▶ [Requirement]
Omit every picture, then return the listing verbatim.

[Start of section]

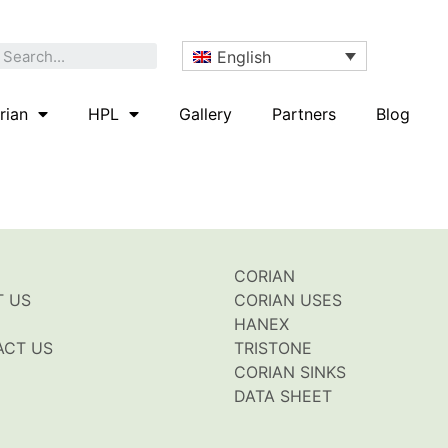
English
rian
HPL
Gallery
Partners
Blog
CORIAN
T US
CORIAN USES
HANEX
ACT US
TRISTONE
CORIAN SINKS
DATA SHEET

[End of section]

▶ [Reply]
English
rian
HPL
Gallery
Partners
Blog
CORIAN
T US
CORIAN USES
HANEX
ACT US
TRISTONE
CORIAN SINKS
DATA SHEET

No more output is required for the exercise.